The 1990 general election was when she got serious about politics - up until the, she confesses, it "really had been a game."
That was nine years ago. And though between then and now she has moved into the Auckland Central seat in 1996 (moving Alliance's Sandra Lee out), she has had to sit, frustrated, in the opposition bleachers .
Some senior political commentators say that Auckland Central MP Judith Tizard has not been an effective political representative.
Tizard, however, says that estimating impact is a bit like asking how long is a piece of string.
It depends on how you judge her, she says: on whether you've asked her for specific help or support, or whether you judge her as an Aucklander.
"I have to say that I judge myself as not having achieved a great deal in terms of Auckland in the past nine years. But being in opposition and having a government that is determined to see Auckland as the enemy doesn't give you much scope. I think it's pointless criticism."
Tizard says those who think she could do better should stand against her. "I find being in local government more interesting than being in opposition in central government. I mean, there is almost nothing to do, except represent your constituents.
"It's like mudwrestling in the dark. You don't know why you're doing it, you don't know with whom you're doing it, you don't know what the stuff around you is, and it's all pretty nasty really and pretty pointless.
"Yes, there has got to be Her Majesty's Loyal Opposition, but I have to say I'd rather not be it."
Which, now, she and Labour are not.
In fact - in what was a surprise to some commentators - Tizard is now a minister outside cabinet, the Associate Minister for Arts, Culture and Heritage (she was spokeswoman in opposition but is "delighted" Clark has taken the ministership), transport and Auckland issues.
The last is possibly the most intriguing. A new position and an acknowledgment by the Clark Government that Auckland's voice and troubles need more attention from Wellington, it is nonetheless unclear exactly what the job entails.
Tizard says the Auckland position is recognition from Clark that her old friend - and Tizard is perhaps Clark's greatest fan - has "some specific skills and general skills" to do the job.

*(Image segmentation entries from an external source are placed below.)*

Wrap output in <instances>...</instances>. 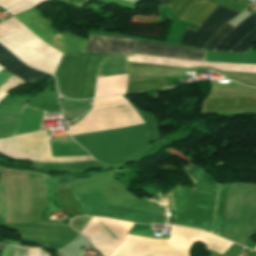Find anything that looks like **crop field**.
Here are the masks:
<instances>
[{
    "label": "crop field",
    "mask_w": 256,
    "mask_h": 256,
    "mask_svg": "<svg viewBox=\"0 0 256 256\" xmlns=\"http://www.w3.org/2000/svg\"><path fill=\"white\" fill-rule=\"evenodd\" d=\"M256 108V99L251 98H226L206 99L202 110H223V109H250Z\"/></svg>",
    "instance_id": "13"
},
{
    "label": "crop field",
    "mask_w": 256,
    "mask_h": 256,
    "mask_svg": "<svg viewBox=\"0 0 256 256\" xmlns=\"http://www.w3.org/2000/svg\"><path fill=\"white\" fill-rule=\"evenodd\" d=\"M83 215L117 218L139 223L165 224V216L133 208L75 198Z\"/></svg>",
    "instance_id": "7"
},
{
    "label": "crop field",
    "mask_w": 256,
    "mask_h": 256,
    "mask_svg": "<svg viewBox=\"0 0 256 256\" xmlns=\"http://www.w3.org/2000/svg\"><path fill=\"white\" fill-rule=\"evenodd\" d=\"M134 54L204 61L205 52L166 44L138 41Z\"/></svg>",
    "instance_id": "10"
},
{
    "label": "crop field",
    "mask_w": 256,
    "mask_h": 256,
    "mask_svg": "<svg viewBox=\"0 0 256 256\" xmlns=\"http://www.w3.org/2000/svg\"><path fill=\"white\" fill-rule=\"evenodd\" d=\"M85 53L132 56L136 41L114 37L88 35ZM102 55H64L57 71L58 91L71 99H91L94 96L96 72Z\"/></svg>",
    "instance_id": "2"
},
{
    "label": "crop field",
    "mask_w": 256,
    "mask_h": 256,
    "mask_svg": "<svg viewBox=\"0 0 256 256\" xmlns=\"http://www.w3.org/2000/svg\"><path fill=\"white\" fill-rule=\"evenodd\" d=\"M227 184H220L213 233L219 236Z\"/></svg>",
    "instance_id": "17"
},
{
    "label": "crop field",
    "mask_w": 256,
    "mask_h": 256,
    "mask_svg": "<svg viewBox=\"0 0 256 256\" xmlns=\"http://www.w3.org/2000/svg\"><path fill=\"white\" fill-rule=\"evenodd\" d=\"M168 0H159L160 4L162 5V7L164 6V4L167 2Z\"/></svg>",
    "instance_id": "24"
},
{
    "label": "crop field",
    "mask_w": 256,
    "mask_h": 256,
    "mask_svg": "<svg viewBox=\"0 0 256 256\" xmlns=\"http://www.w3.org/2000/svg\"><path fill=\"white\" fill-rule=\"evenodd\" d=\"M255 250H256V248H255Z\"/></svg>",
    "instance_id": "27"
},
{
    "label": "crop field",
    "mask_w": 256,
    "mask_h": 256,
    "mask_svg": "<svg viewBox=\"0 0 256 256\" xmlns=\"http://www.w3.org/2000/svg\"><path fill=\"white\" fill-rule=\"evenodd\" d=\"M58 200L63 211L73 216H83L68 186L58 189Z\"/></svg>",
    "instance_id": "15"
},
{
    "label": "crop field",
    "mask_w": 256,
    "mask_h": 256,
    "mask_svg": "<svg viewBox=\"0 0 256 256\" xmlns=\"http://www.w3.org/2000/svg\"><path fill=\"white\" fill-rule=\"evenodd\" d=\"M70 3L76 4L78 6H81L84 2H86L87 0H66Z\"/></svg>",
    "instance_id": "23"
},
{
    "label": "crop field",
    "mask_w": 256,
    "mask_h": 256,
    "mask_svg": "<svg viewBox=\"0 0 256 256\" xmlns=\"http://www.w3.org/2000/svg\"><path fill=\"white\" fill-rule=\"evenodd\" d=\"M256 232V186H228L220 236L245 245Z\"/></svg>",
    "instance_id": "5"
},
{
    "label": "crop field",
    "mask_w": 256,
    "mask_h": 256,
    "mask_svg": "<svg viewBox=\"0 0 256 256\" xmlns=\"http://www.w3.org/2000/svg\"><path fill=\"white\" fill-rule=\"evenodd\" d=\"M234 27L230 25H225L221 30H219L207 43L205 49L213 50L216 44L227 35Z\"/></svg>",
    "instance_id": "21"
},
{
    "label": "crop field",
    "mask_w": 256,
    "mask_h": 256,
    "mask_svg": "<svg viewBox=\"0 0 256 256\" xmlns=\"http://www.w3.org/2000/svg\"><path fill=\"white\" fill-rule=\"evenodd\" d=\"M256 41V12L225 36L213 51L244 52Z\"/></svg>",
    "instance_id": "9"
},
{
    "label": "crop field",
    "mask_w": 256,
    "mask_h": 256,
    "mask_svg": "<svg viewBox=\"0 0 256 256\" xmlns=\"http://www.w3.org/2000/svg\"><path fill=\"white\" fill-rule=\"evenodd\" d=\"M192 2L193 0H169L166 5L180 18Z\"/></svg>",
    "instance_id": "20"
},
{
    "label": "crop field",
    "mask_w": 256,
    "mask_h": 256,
    "mask_svg": "<svg viewBox=\"0 0 256 256\" xmlns=\"http://www.w3.org/2000/svg\"><path fill=\"white\" fill-rule=\"evenodd\" d=\"M24 83L26 82L13 74L5 83L0 86V101L8 96L9 92Z\"/></svg>",
    "instance_id": "19"
},
{
    "label": "crop field",
    "mask_w": 256,
    "mask_h": 256,
    "mask_svg": "<svg viewBox=\"0 0 256 256\" xmlns=\"http://www.w3.org/2000/svg\"><path fill=\"white\" fill-rule=\"evenodd\" d=\"M0 153L18 160L76 162L93 160L90 156L51 158L50 144L44 130L0 139Z\"/></svg>",
    "instance_id": "6"
},
{
    "label": "crop field",
    "mask_w": 256,
    "mask_h": 256,
    "mask_svg": "<svg viewBox=\"0 0 256 256\" xmlns=\"http://www.w3.org/2000/svg\"><path fill=\"white\" fill-rule=\"evenodd\" d=\"M49 256H51V255L49 254Z\"/></svg>",
    "instance_id": "26"
},
{
    "label": "crop field",
    "mask_w": 256,
    "mask_h": 256,
    "mask_svg": "<svg viewBox=\"0 0 256 256\" xmlns=\"http://www.w3.org/2000/svg\"><path fill=\"white\" fill-rule=\"evenodd\" d=\"M239 12L218 5L209 17L194 31L186 28L179 44L192 49L202 50L205 42L225 23ZM207 43V42H206Z\"/></svg>",
    "instance_id": "8"
},
{
    "label": "crop field",
    "mask_w": 256,
    "mask_h": 256,
    "mask_svg": "<svg viewBox=\"0 0 256 256\" xmlns=\"http://www.w3.org/2000/svg\"><path fill=\"white\" fill-rule=\"evenodd\" d=\"M215 7L216 6L214 4L207 0L196 1L192 4L181 20L200 25Z\"/></svg>",
    "instance_id": "14"
},
{
    "label": "crop field",
    "mask_w": 256,
    "mask_h": 256,
    "mask_svg": "<svg viewBox=\"0 0 256 256\" xmlns=\"http://www.w3.org/2000/svg\"><path fill=\"white\" fill-rule=\"evenodd\" d=\"M198 240L221 255L232 245L203 231L172 227L167 240L124 239L109 256H190V249Z\"/></svg>",
    "instance_id": "4"
},
{
    "label": "crop field",
    "mask_w": 256,
    "mask_h": 256,
    "mask_svg": "<svg viewBox=\"0 0 256 256\" xmlns=\"http://www.w3.org/2000/svg\"><path fill=\"white\" fill-rule=\"evenodd\" d=\"M11 75L7 74L6 72L4 71H1L0 72V85L5 81L7 80Z\"/></svg>",
    "instance_id": "22"
},
{
    "label": "crop field",
    "mask_w": 256,
    "mask_h": 256,
    "mask_svg": "<svg viewBox=\"0 0 256 256\" xmlns=\"http://www.w3.org/2000/svg\"><path fill=\"white\" fill-rule=\"evenodd\" d=\"M164 79L128 83L126 93L165 87Z\"/></svg>",
    "instance_id": "18"
},
{
    "label": "crop field",
    "mask_w": 256,
    "mask_h": 256,
    "mask_svg": "<svg viewBox=\"0 0 256 256\" xmlns=\"http://www.w3.org/2000/svg\"><path fill=\"white\" fill-rule=\"evenodd\" d=\"M0 65L5 69L13 72L26 82L44 75H48L25 66L10 52H8L2 45H0Z\"/></svg>",
    "instance_id": "11"
},
{
    "label": "crop field",
    "mask_w": 256,
    "mask_h": 256,
    "mask_svg": "<svg viewBox=\"0 0 256 256\" xmlns=\"http://www.w3.org/2000/svg\"><path fill=\"white\" fill-rule=\"evenodd\" d=\"M2 69H4V68H2V67L0 66V71H1Z\"/></svg>",
    "instance_id": "25"
},
{
    "label": "crop field",
    "mask_w": 256,
    "mask_h": 256,
    "mask_svg": "<svg viewBox=\"0 0 256 256\" xmlns=\"http://www.w3.org/2000/svg\"><path fill=\"white\" fill-rule=\"evenodd\" d=\"M15 17L59 53L85 52L88 40L68 33H55L50 23L33 8L15 15ZM15 17L13 16L0 24V42L33 68L53 74L61 54L46 45Z\"/></svg>",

It's hardly a huge step-up in pay. As an associate minister she now earns $110,000 - only about $100 a week in the hand more than before the election, because she was already receiving a large tax-free electorate allowance to cover Waiheke and Great Barrier Island.
But Tizard is taking her most serious political achievement very seriously, though she hastens to point out that the "delegation" of duties is yet to be established.
But it certainly does seem, casting your eye down her jumbled political CV, that the Auckland job may offer Tizard the opportunity to make her sacrifices feel worthwhile.